1. Veins are essential components of the circulatory system.
• It came from the Latin word “vena”.
• The circulatory system is composed of the Heart, blood and blood vessels.
• It is categorized into four main type; pulmonary, systemic superficial and deep veins.
• Veins, together with arteries and capillaries transport blood by a complex network through various parts of the body to the heart.
2. Veins are flaccid blood vessels.
• Unlike arteries whose walls are composed of smooth muscle cells with extracellular collagen venous walls are less elastic than arterial wall.
• This explains why veins are predisposed and more prone in inflammation, swelling and even tumor growth.
3. Veins are the port for blood transfusion.
• Blood products are introduced slowly into the veins during transfusion for the restoration of blood volume.
• Veins hold approximately about two thirds of the circulating blood.
• It size can range from one millimeter to 1.5 centimeters in diameter.
4. Veins have one-way valves.
• This venous structure allows blood to flow in one direction and to keep the blood moving throughout the circulation and preventing reverse or back flow of blood.
5. Veins are used for drawing blood for laboratory test.
• Lumen of veins have three concentric layers:
o Tunica intima is a single layer of endothelial cells which is the thinnest layer of the vein.
o Tunica media is a layer of smooth muscles which provide structural support and give the elastic property of the vein.
o Tunica adventitia is the strong outermost coat of a vein which is the layer of connective tissues and autonomic nerves.
• Its thinner walls and larger diameters make it favorable for taking blood samples for analysis.
• Venous blood pressure is lower hence blood seeping is less likely to occur during venipuncture.
• Donated blood is also drawn from veins.
6. Veins carry deoxygenated blood.
• Two exceptions are pulmonary veins and umbilical veins.
• There are two main large veins that serve as pathway of blood coming from lower and upper part of the body, the inferior and superior vena cava respectively.
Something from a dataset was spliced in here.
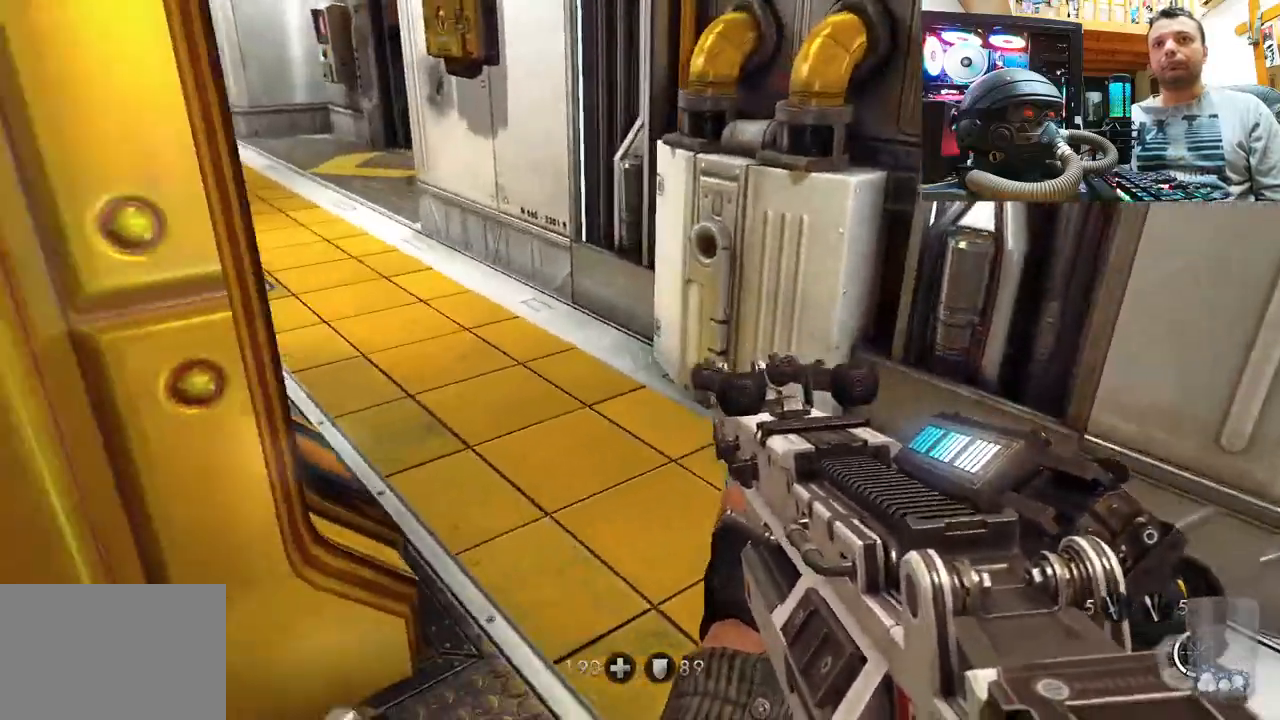
{"buttons": ["SQUARE"], "left_stick": "center", "right_stick": "center", "events": [[83, "SQUARE", "up"], [150, "SQUARE", "down"], [150, "left_stick", "up"], [250, "SQUARE", "up"], [333, "SQUARE", "down"], [400, "left_stick", "center"], [450, "SQUARE", "up"], [500, "SQUARE", "down"]]}
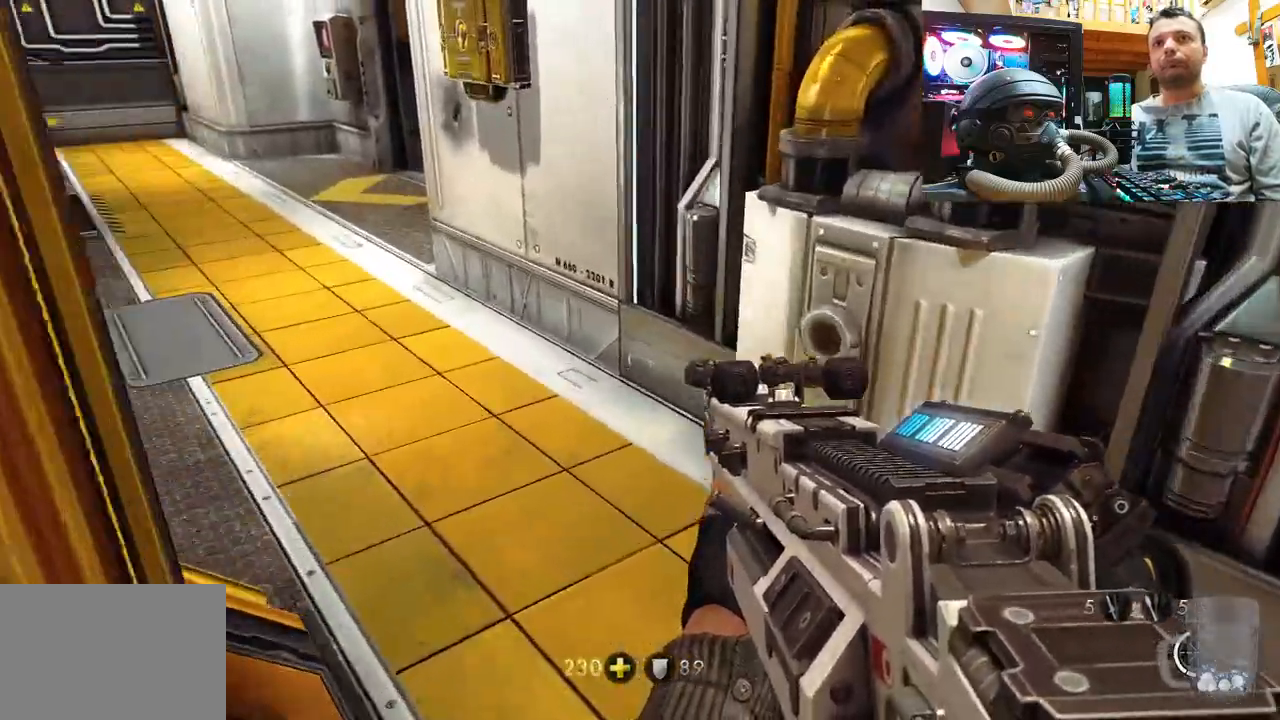
{"buttons": [], "left_stick": "up", "right_stick": "down-left", "events": [[83, "SQUARE", "up"], [117, "left_stick", "up"], [200, "right_stick", "down-left"]]}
• It is an artery which carries oxygenated blood.
7. Blood in the veins are dark red in color.
• It was never blue in color as what you see superficially visible underneath your skin.
• It appears to be bluish due to absorption of low frequency light by the subcutaneous fats wherein blue wavelength penetrates the skin thus reflected as blue and perceived by the viewer.
• Venous blood has a higher concentration of urea and waste product of cellular metabolism
• On the other hand, arterial blood is bright red in color as the blood is highly oxygenated and rich in hemoglobin.
8. Veins may swell as a result of venous valve dysfunction.
• Veins may get enlarged as a result of too much extra pressure and valves not working properly allowing the blood to back up into the vein.
• These are called varicose veins which are usually seen under the skin commonly in the legs.
9. Veins may collapse from reduced blood flow.
• There are quite a few circulation disorders affecting blood vessels including veins.
• These disorders are secondary to disruptions of blood flow as a result of narrowing vessels, malformations or collapse.
• High risks factors for venous varicosities are obesity, pregnancy and aging.
10. Wondering why body builders have bulging veins all over their bodies?
• A muscleman (or musclewoman) has their veins proudly standing out.
• This is due to a leaner body physique which means less fats covers their subcutaneous veins, thus, veins are pushed out by harder muscles closer to the skin.